Why it matters: The ability to solve a range of math problems in step-by-step proofs is considered a "grand challenge" in machine learning and has been beyond the reach of current state-of-the-art AI systems.
- "These are extremely hard mathematical problems and no AI system has ever achieved a high success rate in these types of problems," Pushmeet Kohli, vice president of research focused on AI for science at DeepMind, said in a press briefing.
How it works: AlphaProof teaches itself by trial-and-error — without human intervention — in what's known as reinforcement learning. The approach powered DeepMind's Go-mastering AlphaGo, Starcraft-crushing AlphaStar and other AI systems developed by the company.
- The team first fine-tuned Google's Gemini model to translate 1 million mathematics problem statements from English into a programming language called Lean, Thomas Hubert, a research engineer at DeepMind, said in the briefing.
- The problems, which ranged in difficulty, were then given to AlphaProof so it could generate potential solutions that it then checked against possible proof steps.
- Those that worked are then fed back into the model, which then improves as it attempts more problems.
AlphaProof was able to solve three of this year's math Olympiad problems — two algebra problems and one in number theory.
- One was solved in minutes and the others took up to three days. (Students have two 4.5 hour sessions to submit answers.)
- It couldn't crack two combinatorics problems.
The other member of the AI team, AlphaGeometry 2, solved the competition's geometry problem in 19 seconds.
- There is very little data available to train math-focused AI models, so the DeepMind team used synthetic data generated by AI itself to train AlphaGeometry 2.
- The system can solve 83% of math Olympiad problems from the past 25 years compared to its predecessor that could solve 53%, the company said.
Overall, the AI systems scored 28 out of 42 possible points — putting them in silver-medal territory and one point shy of the gold-medal threshold, the company said.
- At the competition last week, 58 of the 609 high school contestants from around the world were gold medalists.
What they're saying: Fields medalist Timothy Gowers, a mathematician at Collège de France, was one of the judges that checked the AI's work.
- He said he was surprised that the AI was sometimes able to come up with clever ideas for solving the problems — what he called "a magic key."

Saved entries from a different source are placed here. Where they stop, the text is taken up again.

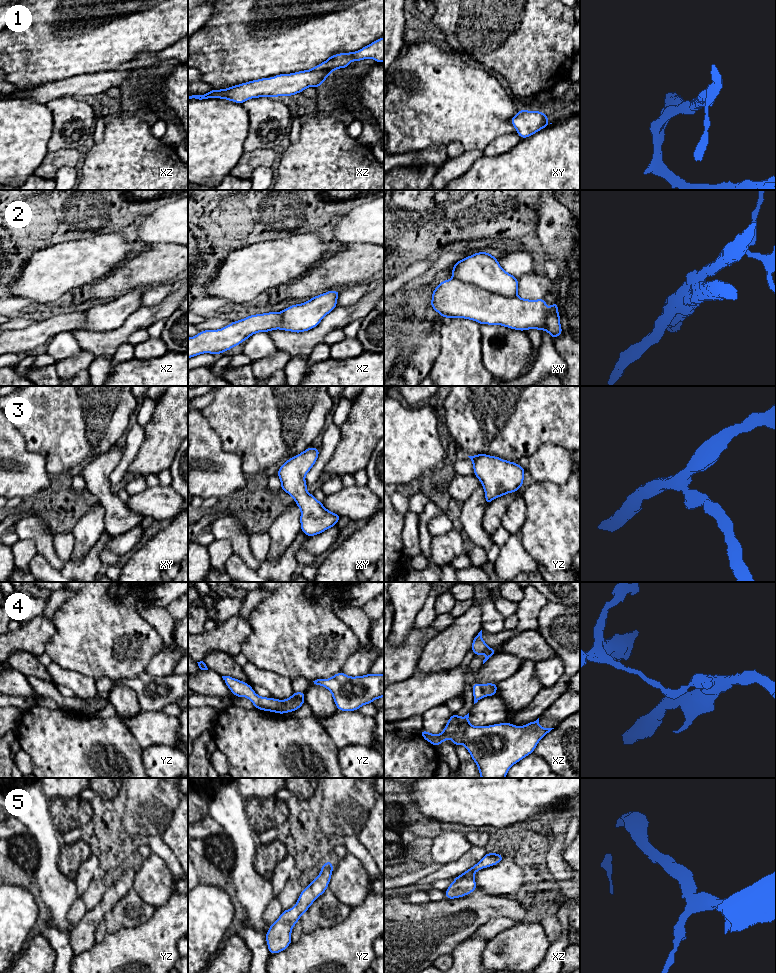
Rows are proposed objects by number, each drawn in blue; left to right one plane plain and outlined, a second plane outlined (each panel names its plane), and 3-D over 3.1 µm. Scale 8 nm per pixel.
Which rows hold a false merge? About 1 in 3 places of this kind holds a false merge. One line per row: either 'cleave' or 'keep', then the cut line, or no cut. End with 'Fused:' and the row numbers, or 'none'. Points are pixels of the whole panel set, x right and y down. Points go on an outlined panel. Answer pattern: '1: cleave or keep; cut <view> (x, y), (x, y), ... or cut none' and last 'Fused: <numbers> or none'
1: keep; cut none
2: keep; cut none
3: keep; cut none
4: cleave; cut yz (292, 695), (303, 700)
5: keep; cut none
Fused: 4

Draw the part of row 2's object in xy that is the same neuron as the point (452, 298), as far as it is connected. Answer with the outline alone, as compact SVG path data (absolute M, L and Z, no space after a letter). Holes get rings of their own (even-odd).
M477 252L457 261L452 268L452 276L440 282L432 292L430 305L440 316L469 319L481 325L501 325L519 331L545 330L552 339L561 336L557 302L547 310L544 298L529 300L518 297L518 278L506 272L490 253Z

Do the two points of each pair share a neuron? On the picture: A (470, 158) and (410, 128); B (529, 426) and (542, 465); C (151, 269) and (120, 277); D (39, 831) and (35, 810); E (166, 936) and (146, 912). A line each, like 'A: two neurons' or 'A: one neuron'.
A: two neurons
B: two neurons
C: one neuron
D: one neuron
E: two neurons

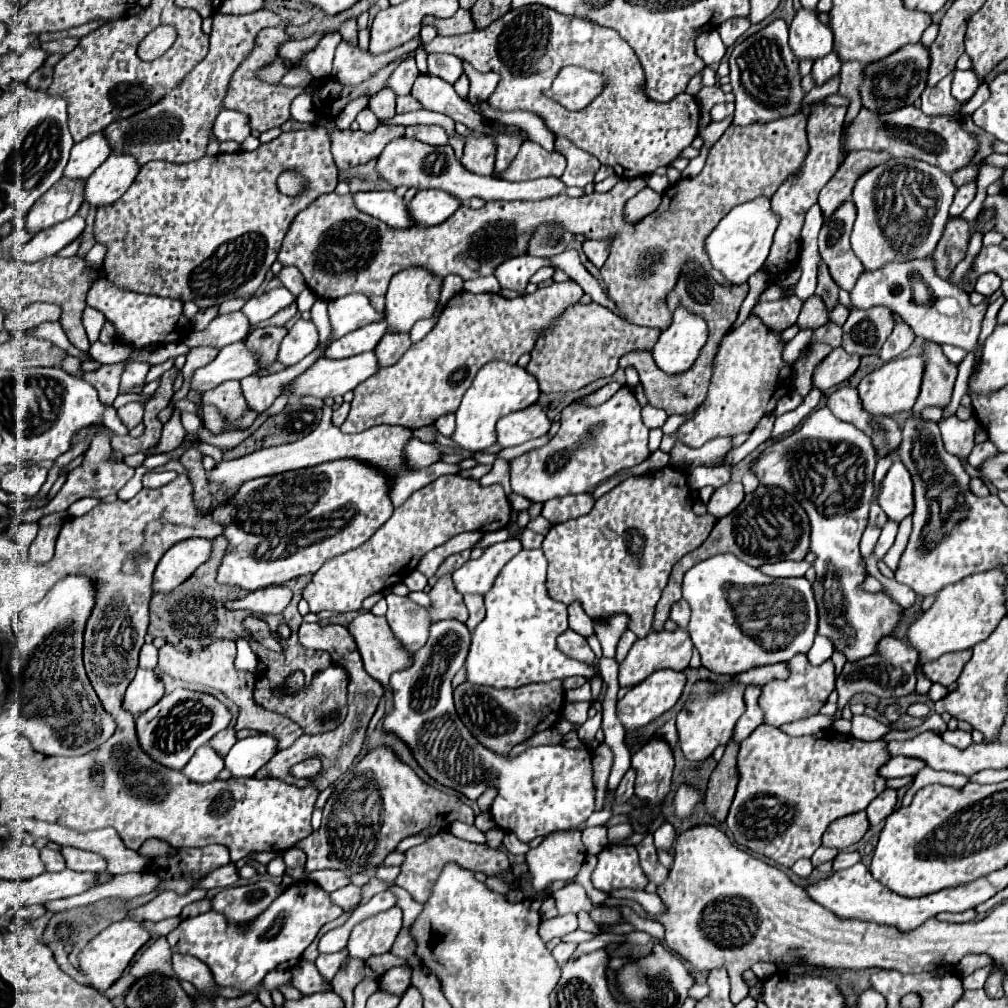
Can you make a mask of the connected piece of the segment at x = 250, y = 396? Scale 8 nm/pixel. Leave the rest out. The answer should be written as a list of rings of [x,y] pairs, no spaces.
[[[321,345],[315,347],[315,353],[307,355],[299,363],[285,368],[277,373],[269,373],[265,377],[259,377],[259,375],[251,375],[251,377],[245,377],[241,379],[241,387],[243,387],[243,393],[245,393],[245,399],[249,403],[251,409],[255,411],[265,411],[281,393],[281,387],[291,382],[299,373],[303,373],[305,369],[309,368],[315,359],[319,359],[319,353],[321,353]]]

- "I find it very impressive and a significant jump from what was previously possible," Gowers said in the briefing, but he added further research is needed to analyze how the AI did it.
The big picture: At this point, the AI systems aren't adding to the body of mathematical knowledge that humans have created, said David Silver, DeepMind's vice president of reinforcement learning.
- "We're at the point where these systems can actually prove not open research problems but at least problems that are very challenging to the very best young mathematicians in the world," he said.